Chinese enterprises led by China Gezhouba Group Overseas Investment Co, an overseas investment arm of China Energy Engineering Corp, recently embarked on a transformative journey to Central Asia, amid the strong push globally for green energy transition.
Earlier this month, a freight train carrying solar modules left Xi'an, Shaanxi province, to the construction sites of two upcoming photovoltaic power plants, of 500-megawatt capacity each, in the Bukhara and Kashkadarya regions in Uzbekistan. In the following months and years, more batches of such freight trains will set forth to these destinations to build the groundbreaking 1-gigawatt energy projects.
"The investment and construction of renewable energy projects have played a leading role in transforming Uzbekistan's energy structure and infrastructure," said Jurabek Mirzamahmudov, minister of energy, Uzbekistan, during an event to celebrate the departure of the first freight train.

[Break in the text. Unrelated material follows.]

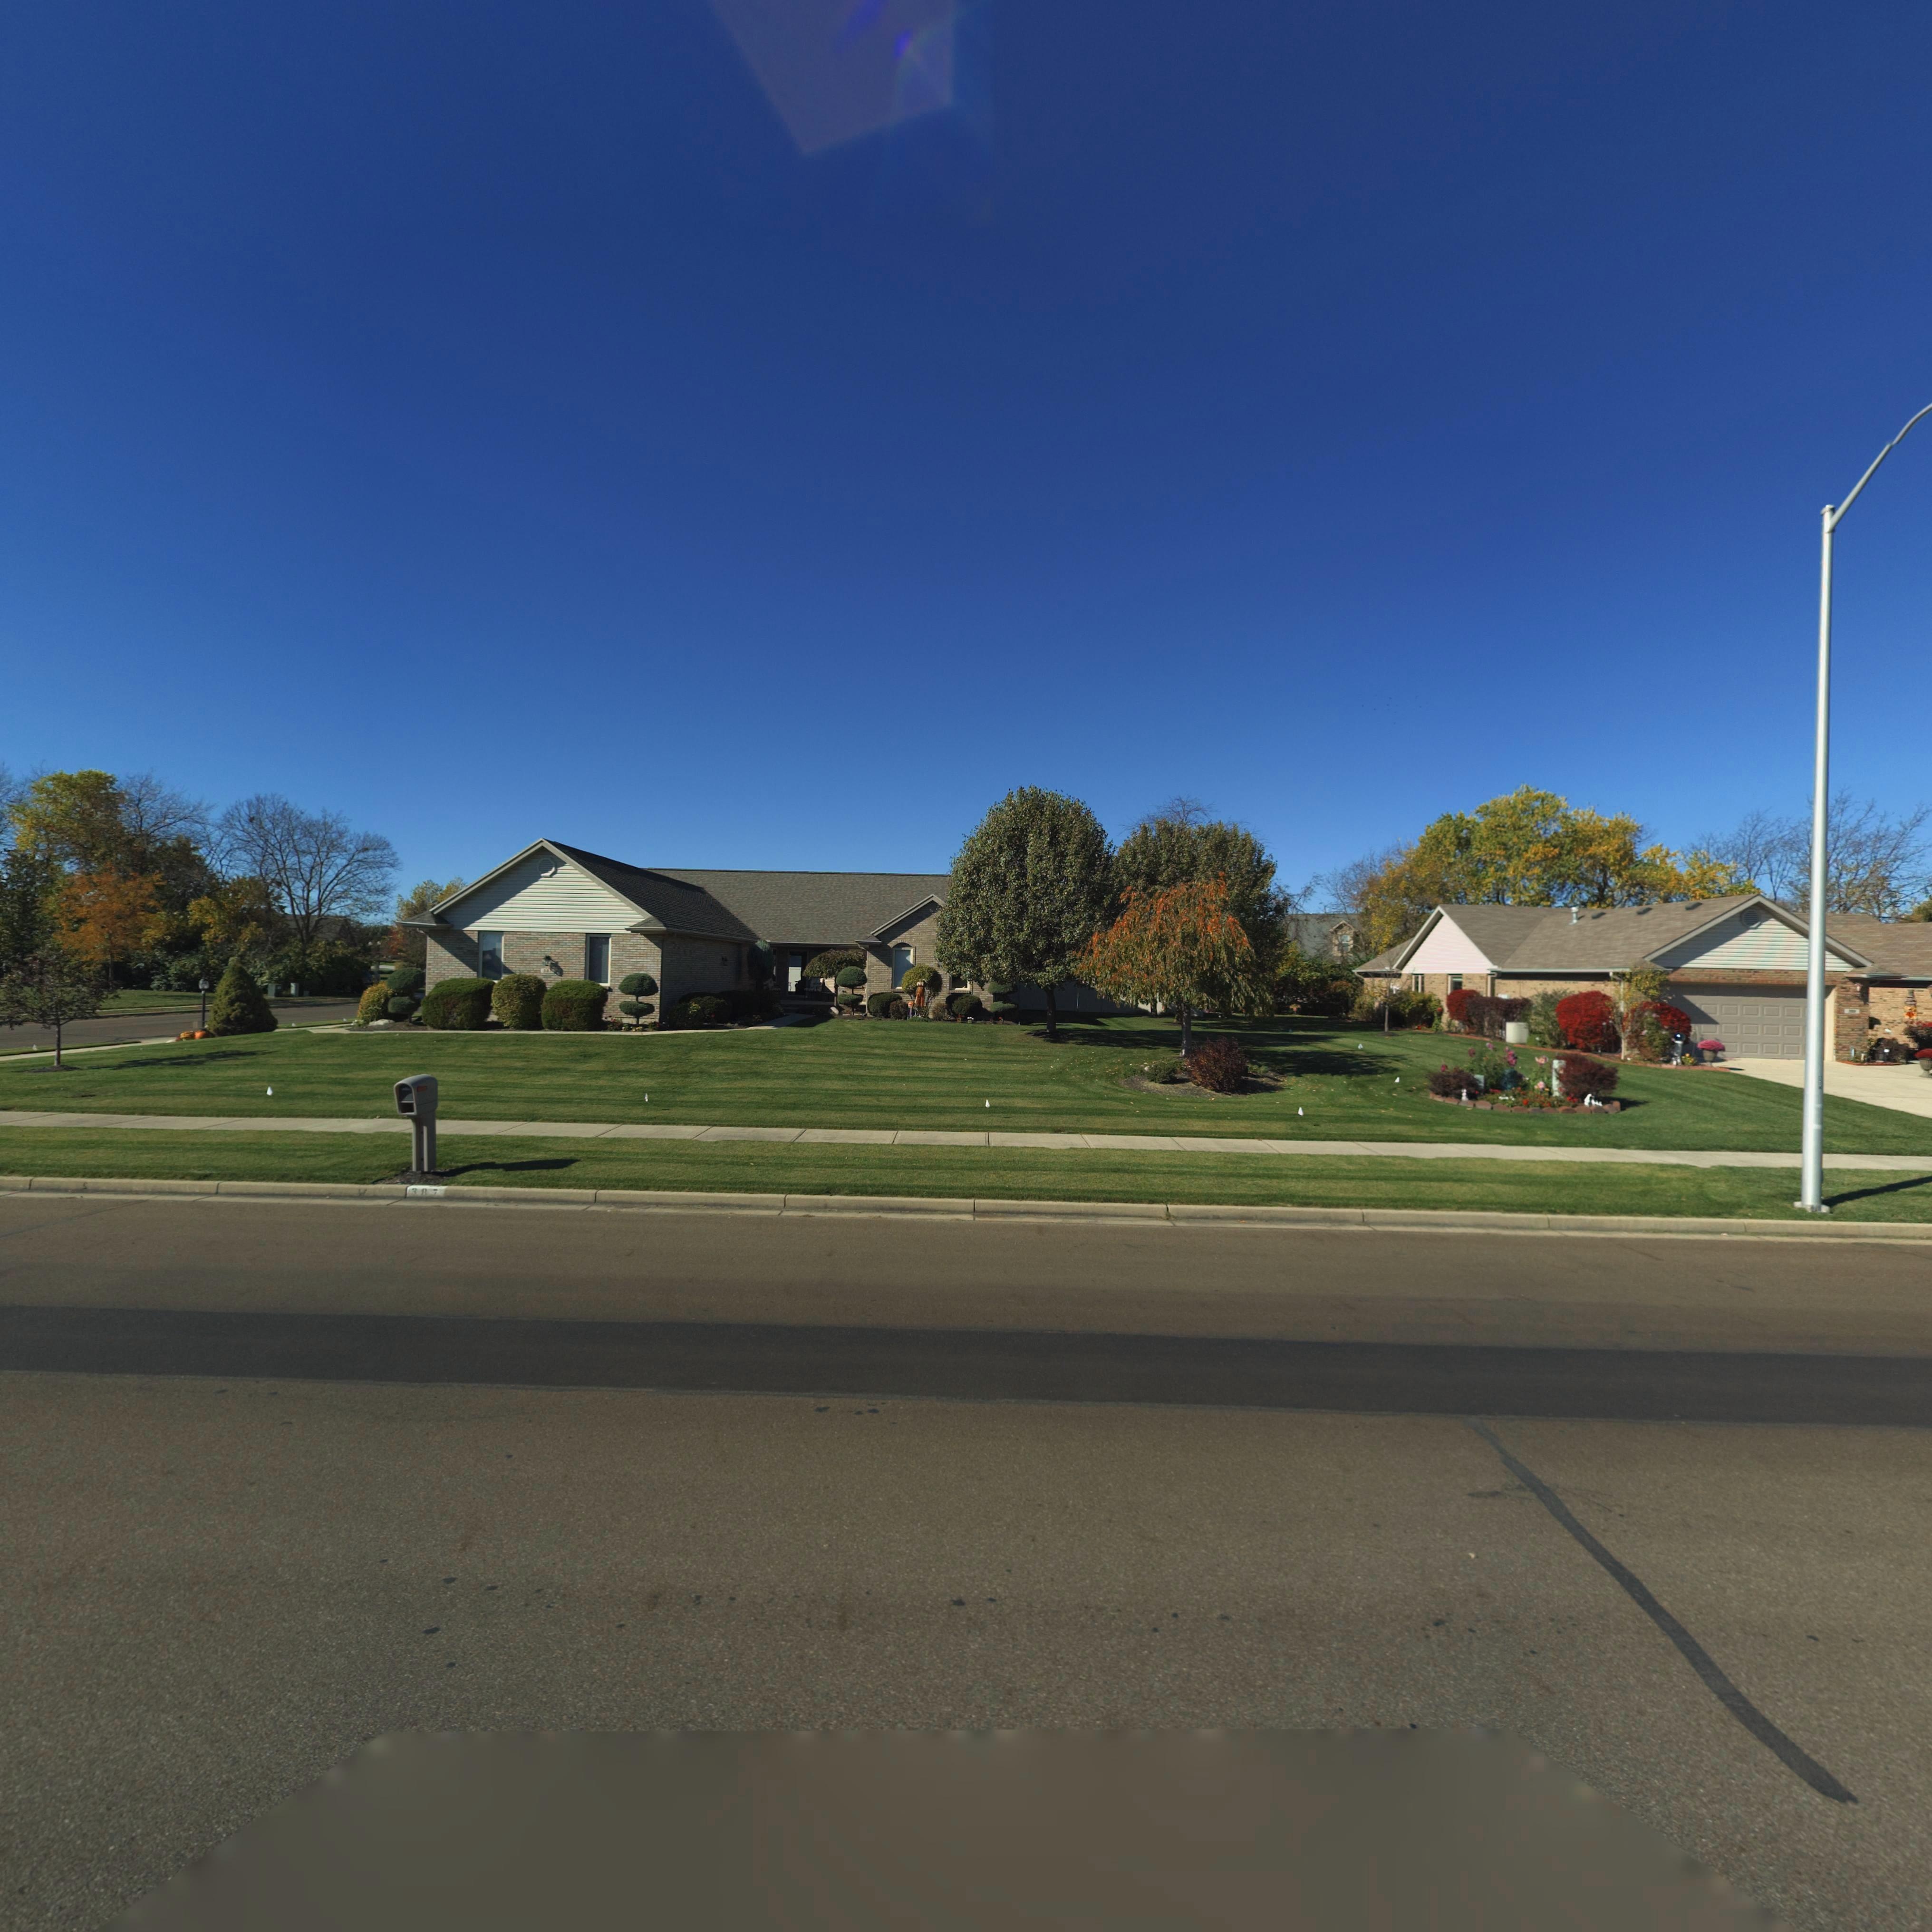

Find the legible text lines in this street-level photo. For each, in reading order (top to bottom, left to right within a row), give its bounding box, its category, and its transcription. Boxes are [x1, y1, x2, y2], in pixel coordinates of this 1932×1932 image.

[542, 968, 553, 973] StreetNumber: 38*
[410, 1187, 439, 1198] StreetNumber: 387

This endeavor, part of a cooperation outcome after the China-Central Asia Summit in May, marks the first bold leap into new energy investment in the Central Asian region, and one of the results of the Belt and Road Initiative.
The project is estimated to generate 2.4 billion kilowatt-hours of clean electricity and mitigate carbon emissions by about 2.4 million metric tons annually. It will help improve the local power infrastructure and upgrade its energy consumption, said Lin Xiaodan, president of the CEEC unit.
Beyond its green impact, the project is also set to spur socioeconomic development, as it is expected to generate around 1,600 local jobs and inject a projected $140 million in tax revenue, Lin added during the ceremony.
A total of 60 freight train trips will be arranged before the end of next June, bringing over 3,000 photovoltaic modules to the construction sites, the CEEC unit said.
Such a footprint of the centrally administered State-owned enterprise in the Uzbek market is nothing short of profound.
With commitments exceeding $1 billion, spanning green energy, environmentally friendly construction materials, and urban development, the company is eying opportunities from Uzbekistan's surging population and accelerated internal reforms, which are "a fertile ground for investments for the company", Lin said.
Going forward, the company has a blueprint drawn up well through 2025. It has committed to bolster infrastructure investments and pioneer benchmark projects in global novel energy fields, especially in BRI-related markets, such as Kazakhstan, Indonesia and Vietnam, Lin said.
LONGi Green Energy Technology Co, a leading PV company in China that is also taking part in the BRI project, will enhance cooperation with all parties on this project, and seek a bigger role in boosting the new energy transition of the Central Asian markets, said its President Zhong Baoshen.
According to a report by CITIC Securities in July, Chinese infrastructure bidders will embrace more opportunities in BRI regions this year — the 10th anniversary of the initiative — as the release of pent-up demand is gathering pace in the post-COVID-19 era.
Citing demand for infrastructure in BRI-related markets, CITIC Securities said conditions have recovered to pre-COVID-19 levels, and projects that were delayed by the pandemic are also progressing quickly since the beginning of the year.
"Infrastructure companies seeking bigger global presence, especially in Central Asian and Southeast Asian nations, boast diplomatic advantages earned by the nation through its efforts in advancing multilateralism in recent years, for example, the BRI. And with the nation's competitive edge in infrastructure building, major Chinese players in the sector, central SOEs in particular, will stand out from global peers for their solutions and operations," said Long Chaocan, an investment consultant with China Galaxy Securities Co Ltd.
However, the impact of geopolitical tensions is weighing on companies striving for a global presence, he said.
"The ongoing tussle between China and the United States, and the unstable global industrial chain due to geopolitical tensions, must be taken into consideration while making global investment strategy, as there may be invisible obstacles affecting implementation efficiency and investment returns," he added.